Willich: Eltern kämpfen um Kita-Plätze mit Kampagne "Kleine Füße, kurze Wege"

Eine Gruppe von Kindern hält Schilder und steht vor einem Gebäude, während eine Frau einen Kinderwagen mit einem Baby schiebt; auf einem Schild steht 'Wir kommen in Frieden, gebt uns unseren Daddy.'

Willich: Eltern kämpfen um Kita-Plätze mit Kampagne "Kleine Füße, kurze Wege"

"Kleine Füße, kurze Wege": Neue Kampagne in Willich fordert mehr Kita-Plätze vor Ort

In Willich hat die Initiative "Kleine Füße, kurze Wege" das Ziel, den Ausbau von Betreuungsplätzen im direkten Wohnumfeld voranzutreiben. Die Kampagne betont, dass kürzere Wege für Familien Stress reduzieren und mehr gemeinsame Zeit ermöglichen. Nach der Abschaffung zweier geplanter Kindertageseinrichtungen fordern Eltern und Unterstützer:innen nun klare Antworten von der Stadt.

Hintergrund der Aktion sind die kürzlich gestrichenen Neubauprojekte für zwei Kitas in Willich – begründet mit knappen Haushaltsmitteln und rückläufigen Anmeldezahlen. Als einzige verbleibende kommunale Neueröffnung gilt das generationenübergreifende Zentrum in Reinershof, das später auch die Kita Alperof beherbergen soll. Doch hier gibt es Bedenken: Da ein externer Investor beteiligt ist, steht die Finanzierung infrage.

Vertreter:innen der Elternschaft und der Förderverein der Kita Alperof hatten sich bereits am 6. März in einem Schreiben an Bürgermeister Pakusch gewandt – bisher ohne Antwort. Nun folgt ein zweiter offener Brief, in dem die städtischen Angaben zu längeren Anfahrtswegen zu Kitas hinterfragt werden. Zudem lädt die Gruppe den Bürgermeister zu direkten Gesprächen ein, um nachhaltige Lösungen zu erarbeiten.
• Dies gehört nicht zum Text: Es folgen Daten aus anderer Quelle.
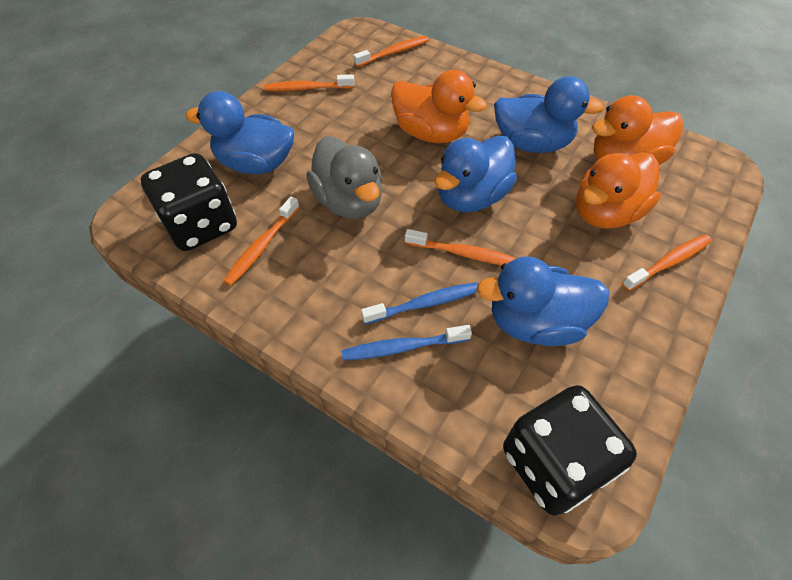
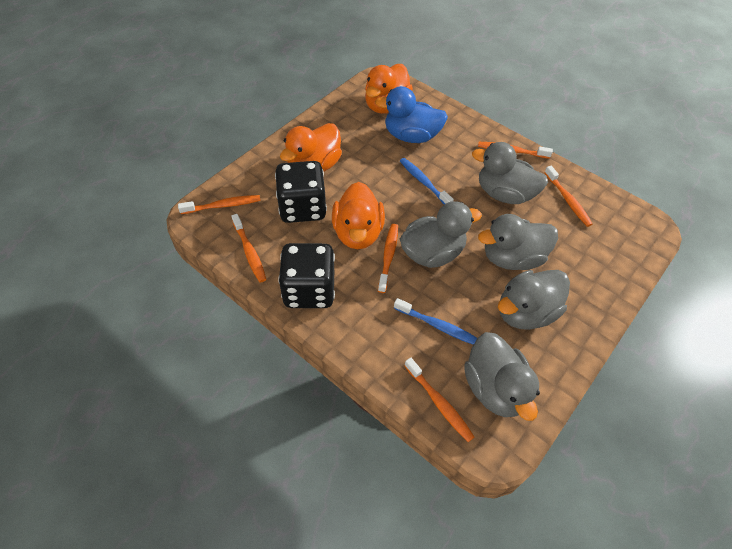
blue duck: [186,91,295,174] [434,136,517,212] [476,256,609,346] [494,76,604,153] = 4 -> [375,86,448,143] = 1
grey duck: [306,136,382,219] = 1 -> [400,201,482,268] [464,332,540,421] [472,142,548,204] [478,214,558,270] [498,270,570,330] = 5
orange toothbrush: [223,196,300,286] [264,74,354,91] [353,36,429,67] [405,229,516,265] [622,234,712,291] = 5 -> [178,195,261,214] [231,214,266,282] [378,224,398,293] [404,358,474,442] [478,142,553,159] [544,166,593,227] = 6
Die Forderungen der Kampagne gehen über reine Bequemlichkeit hinaus: Lokale Betreuungsangebote entlasteten den Alltag, sorgten für Planbarkeit berufstätiger Eltern und garantierten allen Kindern Zugang zu früher Bildung, so die Initiator:innen.

Mit zwei gestrichenen Projekten bleibt das Reinershofer Zentrum die letzte geplante kommunale Einrichtung. Wie es weitergeht, hängt nun davon ab, ob Bürgermeister Pakusch auf den aktuellen Brief reagiert. Eltern und Unterstützer:innen fordern unterdessen transparente Konzepte zu Finanzierung, Barrierefreiheit und der künftigen Verantwortung der Stadt für die Kinderbetreuung.